→ УКАЗАНИЕ A:
Повторите без изменений фрагмент текста о картине Веласкеса «Менины», начиная со слов «Веласкес умел высказывать» и заканчивая словами «хотел сказать художник.».

Веласкес умел высказывать законченные, определенные суждения: предание сохранило реплику папы Иннокентия X на свой портрет кисти Диего Веласкеса: «Слишком правдиво». Стало быть, надо согласиться с тем, что данное в «Менинах» высказывание о мнимости бытия – истинно; это именно то, что хотел сказать художник.
Картина «Менины» про то, что мы не знаем, что такое искусство, и не узнаем, если будем измерять его своим опытом – ведь мы совсем не знаем, кто мы сами. Мы даже не знаем, есть ли мы, поскольку зеркало нас не отражает. Короля и королеву (которых нет) отражает, а нас (которые как будто есть) не отражает. Это картина про мнимость бытия и про приговоренность к мнимости, а также про то, что искусство постоянно совершает усилие, чтобы разомкнуть зеркальный коридор – и сделать нас живыми. Это усилие искусства заранее обречено – любой результат получит кривое отражение; но это усилие искусство совершает постоянно.
Добавьте к этому сотню интерпретаций «Менин», серию, созданную Пикассо по мотивам картины Веласкеса, – и все станет еще трагичнее. Если неясно, что именно нарисовано Веласкесом, то каким же образом можно копировать то, что непонятно? Как писать реплику на непонятное высказывание? Множить непонятность? Усугублять эффект зеркальной комнаты?

→ СОДЕРЖИМОЕ ЗАПИСЕЙ:
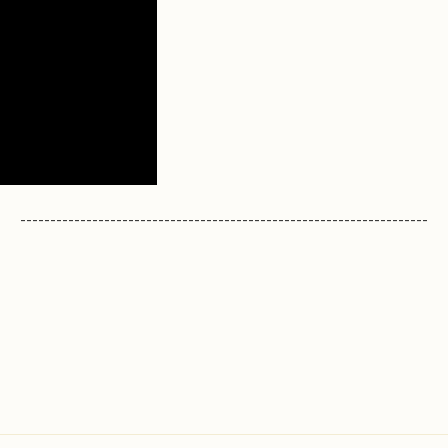
--------------------------------------------------------------------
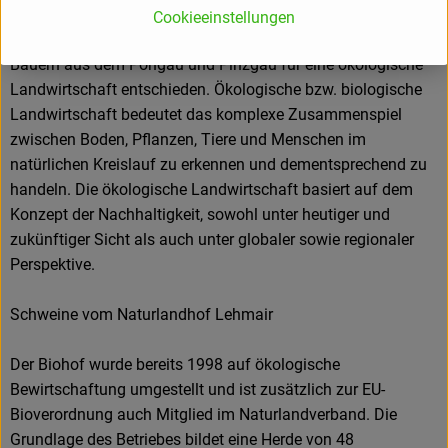
nachhaltige Lebensweise. Aus Überzeugung von der
Cookieeinstellungen
Richtigkeit dieser Bestrebung, haben sich gleichgesinnte
Bauern aus dem Pongau und Pinzgau für eine ökologische
Landwirtschaft entschieden. Ökologische bzw. biologische
Landwirtschaft bedeutet das komplexe Zusammenspiel
zwischen Boden, Pflanzen, Tiere und Menschen im
natürlichen Kreislauf zu erkennen und dementsprechend zu
handeln. Die ökologische Landwirtschaft basiert auf dem
Konzept der Nachhaltigkeit, sowohl unter heutiger und
zukünftiger Sicht als auch unter globaler sowie regionaler
Perspektive.
Schweine vom Naturlandhof Lehmair
Der Biohof wurde bereits 1998 auf ökologische
Bewirtschaftung umgestellt und ist zusätzlich zur EU-
Bioverordnung auch Mitglied im Naturlandverband. Die
Grundlage des Betriebes bildet eine Herde von 48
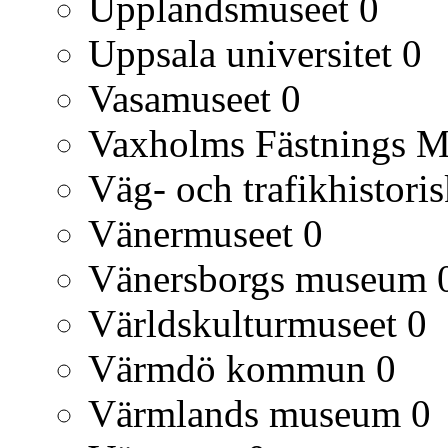
Upplandsmuseet
0
Uppsala universitet
0
Vasamuseet
0
Vaxholms Fästnings 
Väg- och trafikhistori
Vänermuseet
0
Vänersborgs museum
Världskulturmuseet
0
Värmdö kommun
0
Värmlands museum
0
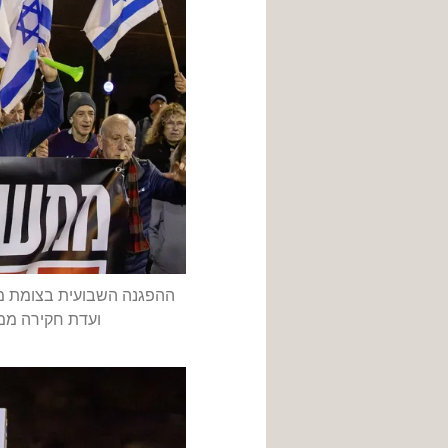
ההפגנה השבועית בצומת מר
ועדת חקירה ממלכתית לטבח 710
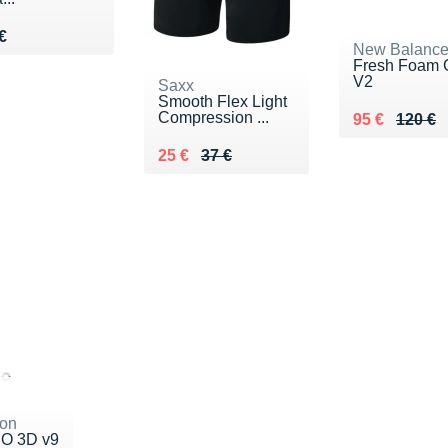
u 3.20 €
€
New Balanc
Fresh Foam 
V2
Saxx
Smooth Flex Light
Compression ...
Au lieu de 1
Vendu 95 €
95 €
120 €
Au lieu de 37 €
Vendu 25 €
25 €
37 €
on
O 3D v9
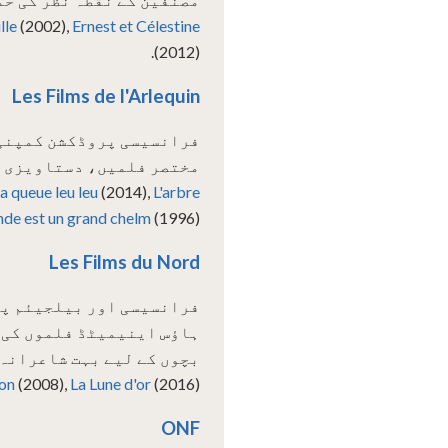
lle
(2002),
Ernest et Célestine
(2012).
Les Films de l'Arlequin
مختصر فلمیں، دستاویزی ف
la queue leu leu
(2014),
L'arbre
de est un grand chelm
(1996).
Les Films du Nord
ہاؤس اینیمیٹڈ فلموں کی 
بچوں کے لیے بہت شاعرانہ
ion
(2008),
La Lune d'or
(2016).
ONF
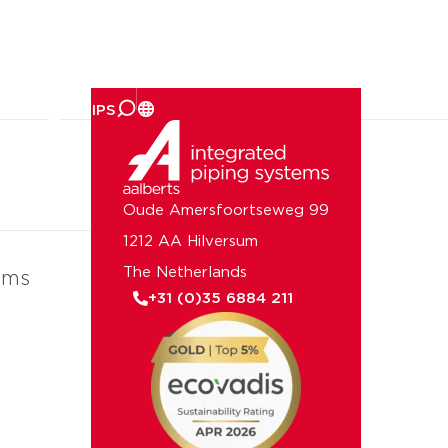
er ons
Oude Amersfoortseweg 99
1212 AA Hilversum
The Netherlands
ems
+31 (0)35 6884 211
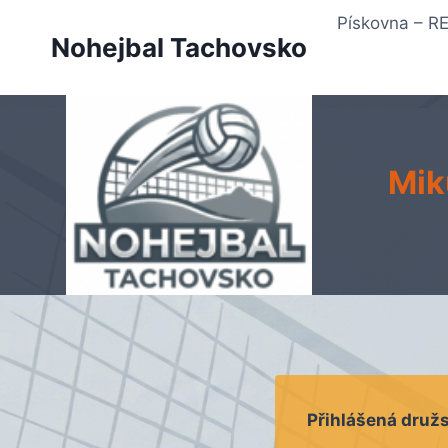
Přeskočit
Pískovna – 
na
Nohejbal Tachovsko
obsah
Mik
Přihlášená družs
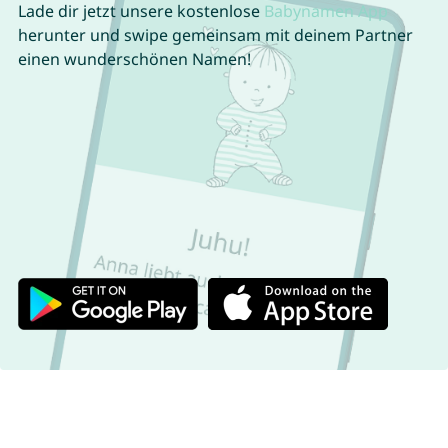
Lade dir jetzt unsere kostenlose
Babynamen App
herunter und swipe gemeinsam mit deinem Partner
einen wunderschönen Namen!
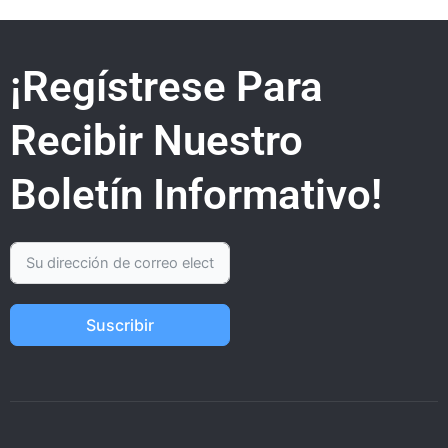
¡Regístrese Para
Recibir Nuestro
Boletín Informativo!
Suscribir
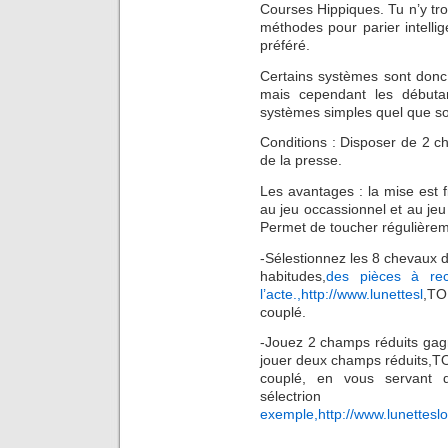
Courses Hippiques. Tu n’y tr
méthodes pour parier intelli
préféré.
Certains systèmes sont donc 
mais cependant les débutan
systèmes simples quel que soi
Conditions : Disposer de 2 ch
de la presse.
Les avantages : la mise est f
au jeu occassionnel et au jeu 
Permet de toucher régulièrem
-Sélestionnez les 8 chevaux de
habitudes,
des pièces à re
l’acte.,http://www.lunettesl
,TO
couplé.
-Jouez 2 champs réduits gag
jouer deux champs réduits,T
couplé, en vous servant 
sélectrion
exemple,http://www.lunetteslo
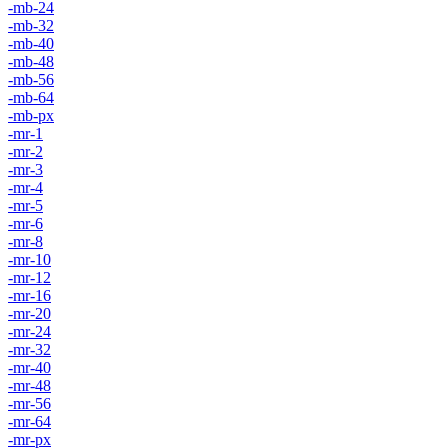
-mb-24
-mb-32
-mb-40
-mb-48
-mb-56
-mb-64
-mb-px
-mr-1
-mr-2
-mr-3
-mr-4
-mr-5
-mr-6
-mr-8
-mr-10
-mr-12
-mr-16
-mr-20
-mr-24
-mr-32
-mr-40
-mr-48
-mr-56
-mr-64
-mr-px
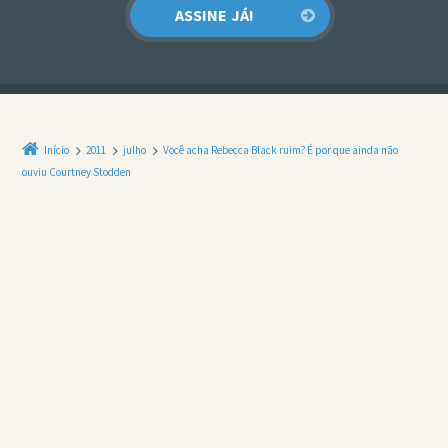
Início
2011
julho
Você acha Rebecca Black ruim? É por que ainda não
ouviu Courtney Stodden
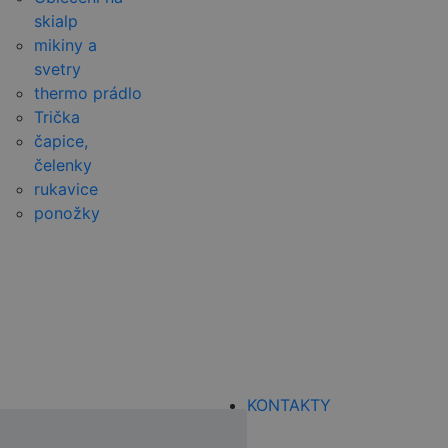
skialp
mikiny a
svetry
thermo prádlo
Trička
čapice,
čelenky
rukavice
ponožky
KONTAKTY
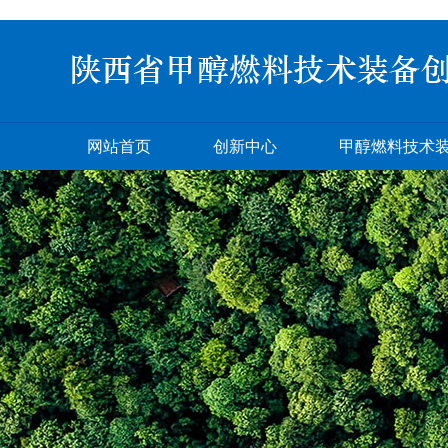
网站首页
创新中心
甲醇燃料技术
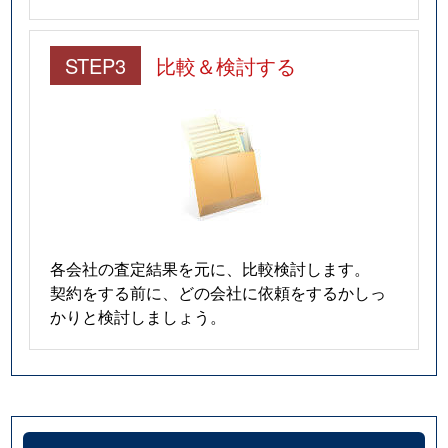
STEP3
比較＆検討する
各会社の査定結果を元に、比較検討します。
契約をする前に、どの会社に依頼をするかしっ
かりと検討しましょう。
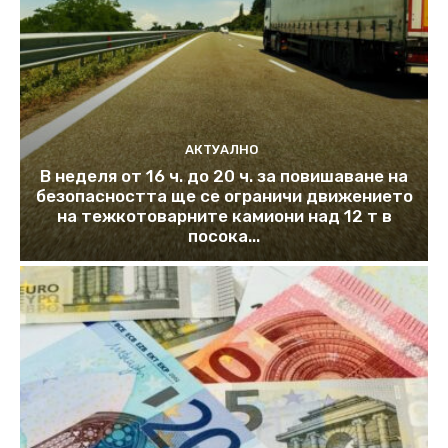
АКТУАЛНО
В неделя от 16 ч. до 20 ч. за повишаване на
безопасността ще се ограничи движението
на тежкотоварните камиони над 12 т в
посока...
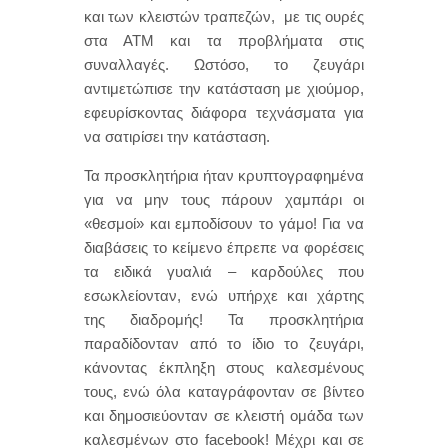
και των κλειστών τραπεζών, με τις ουρές
στα ΑΤΜ και τα προβλήματα στις
συναλλαγές. Ωστόσο, το ζευγάρι
αντιμετώπισε την κατάσταση με χιούμορ,
εφευρίσκοντας διάφορα τεχνάσματα για
να σατιρίσει την κατάσταση.
Τα προσκλητήρια ήταν κρυπτογραφημένα
για να μην τους πάρουν χαμπάρι οι
«θεσμοί» και εμποδίσουν το γάμο! Για να
διαβάσεις το κείμενο έπρεπε να φορέσεις
τα ειδικά γυαλιά – καρδούλες που
εσωκλείονταν, ενώ υπήρχε και χάρτης
της διαδρομής! Τα προσκλητήρια
παραδίδονταν από το ίδιο το ζευγάρι,
κάνοντας έκπληξη στους καλεσμένους
τους, ενώ όλα καταγράφονταν σε βίντεο
και δημοσιεύονταν σε κλειστή ομάδα των
καλεσμένων στο facebook! Μέχρι και σε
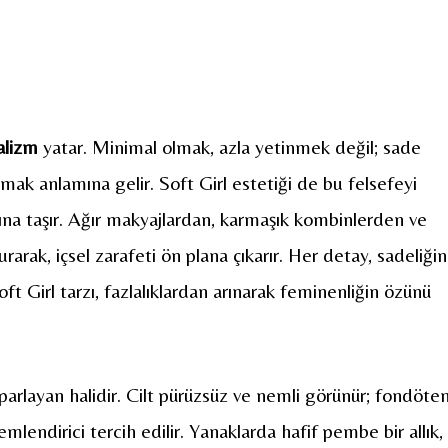
alizm
yatar. Minimal olmak, azla yetinmek değil; sade
tmak anlamına gelir. Soft Girl estetiği de bu felsefeyi
ına taşır. Ağır makyajlardan, karmaşık kombinlerden ve
rarak, içsel zarafeti ön plana çıkarır. Her detay, sadeliğin
t Girl tarzı, fazlalıklardan arınarak feminenliğin özünü
 parlayan halidir. Cilt pürüzsüz ve nemli görünür; fondöte
lendirici tercih edilir. Yanaklarda hafif pembe bir allık,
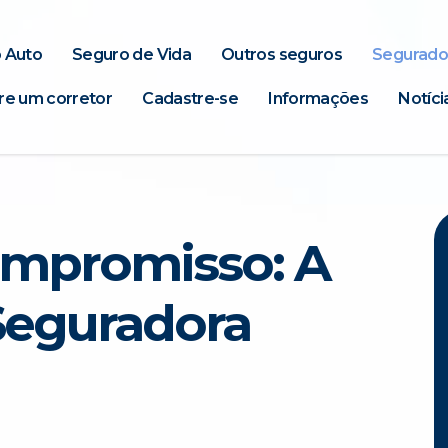
 Auto
Seguro de Vida
Outros seguros
Segurado
re um corretor
Cadastre-se
Informações
Notíci
ompromisso: A
 Seguradora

→ УКАЗАНИЕ B:
Покажите все строки записей, где встречается слово «auch», переписав каждую из них без изменений.

→ РЕШЕНИЕ ЗАДАЧИ A:
Веласкес умел высказывать законченные, определенные суждения: предание сохранило реплику папы Иннокентия X на свой портрет кисти Диего Веласкеса: «Слишком правдиво». Стало быть, надо согласиться с тем, что данное в «Менинах» высказывание о мнимости бытия – истинно; это именно то, что хотел сказать художник.

→ РЕШЕНИЕ ЗАДАЧИ B:
zukünftiger Sicht als auch unter globaler sowie regionaler
Bioverordnung auch Mitglied im Naturlandverband. Die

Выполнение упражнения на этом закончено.